If memory serves me correctly, one of the biggest campaign issues of — well, earlier this month — was Medicare prescription drug prices. But Kevin Drum alerts us to the pragmatic post-election realities:
For some reason, this has been "Democrats Are In A Fix Over Medicare" weekend, with nearly identical stories in the Wall Street Journal, the Washington Post, and the LA Times explaining that Democratic promises to allow Medicare to negotiate prescription drug prices are shaping up to be trickier than anyone thought. Oddly, though, none of the pieces really explains what the problem is. They just repeat complaints from the pharmaceutical industry that Medicare is so big that "negotiation" is tantamount to price controls, and that's a bad thing.
And so it is. But there's a fairly simple solution to this, one that only the Wall Street Journal even bothers to mention:
[An] approach Democrats could try would be requiring drug makers to give Medicare beneficiaries their lowest price, as companies must for Medicaid, the state-federal health-insurance program for the poor and disabled.
This, of course, is common practice in the business world, where large buyers routinely negotiate "most favorable pricing" clauses into their contracts. It also addresses the most infuriating aspect of current pharmaceutical policy: the bulk of the companies and the bulk of the R&D in the pharmaceutical industry are done in America, but for some reason consumers in every other country in the world get lower-priced drugs than Americans.

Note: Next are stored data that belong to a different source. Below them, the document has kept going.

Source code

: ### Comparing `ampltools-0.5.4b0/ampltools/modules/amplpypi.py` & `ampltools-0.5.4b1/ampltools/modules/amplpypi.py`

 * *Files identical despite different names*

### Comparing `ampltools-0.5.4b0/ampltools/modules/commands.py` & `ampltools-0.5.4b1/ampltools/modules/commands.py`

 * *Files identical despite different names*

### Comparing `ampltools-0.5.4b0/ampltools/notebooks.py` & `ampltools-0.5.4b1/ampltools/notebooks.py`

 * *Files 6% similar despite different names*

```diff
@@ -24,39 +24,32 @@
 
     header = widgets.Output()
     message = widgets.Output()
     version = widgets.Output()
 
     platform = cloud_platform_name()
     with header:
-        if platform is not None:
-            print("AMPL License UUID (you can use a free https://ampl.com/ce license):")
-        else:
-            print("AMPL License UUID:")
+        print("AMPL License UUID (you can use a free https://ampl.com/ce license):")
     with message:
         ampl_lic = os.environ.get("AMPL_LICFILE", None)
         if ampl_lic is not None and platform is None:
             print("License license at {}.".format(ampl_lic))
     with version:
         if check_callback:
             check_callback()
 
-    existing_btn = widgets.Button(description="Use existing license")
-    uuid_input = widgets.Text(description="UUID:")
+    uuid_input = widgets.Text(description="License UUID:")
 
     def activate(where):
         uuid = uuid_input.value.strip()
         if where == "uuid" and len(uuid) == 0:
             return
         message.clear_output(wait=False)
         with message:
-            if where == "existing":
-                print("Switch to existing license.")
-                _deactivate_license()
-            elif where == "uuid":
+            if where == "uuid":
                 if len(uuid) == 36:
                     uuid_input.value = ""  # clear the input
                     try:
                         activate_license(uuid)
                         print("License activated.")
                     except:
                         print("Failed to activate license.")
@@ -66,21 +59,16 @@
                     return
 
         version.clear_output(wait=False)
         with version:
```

I'm sure there has been no lack of K Street money rushing in to prove to Democrats how impractical these kinds of measures would be, but I believe it would be a serious mistake to think that the desire for change in this area is not deeply held and long term and capable of swaying the electorate. Have a look at Henry Farrell's discussion of the new Jacob Hacker The Great Risk Shift from yesterday — people are feeling extraordinary anxiety when it comes to health care and health care risks and costs, and Medicare prescription drug prices are just the very tip of the problem, not some end-of-game goalposts that can be moved by gentle persuasion and quiet subterfuge. I don't think that simply telling people only three weeks later that "it can't be done" is going to satisfy much of anyone.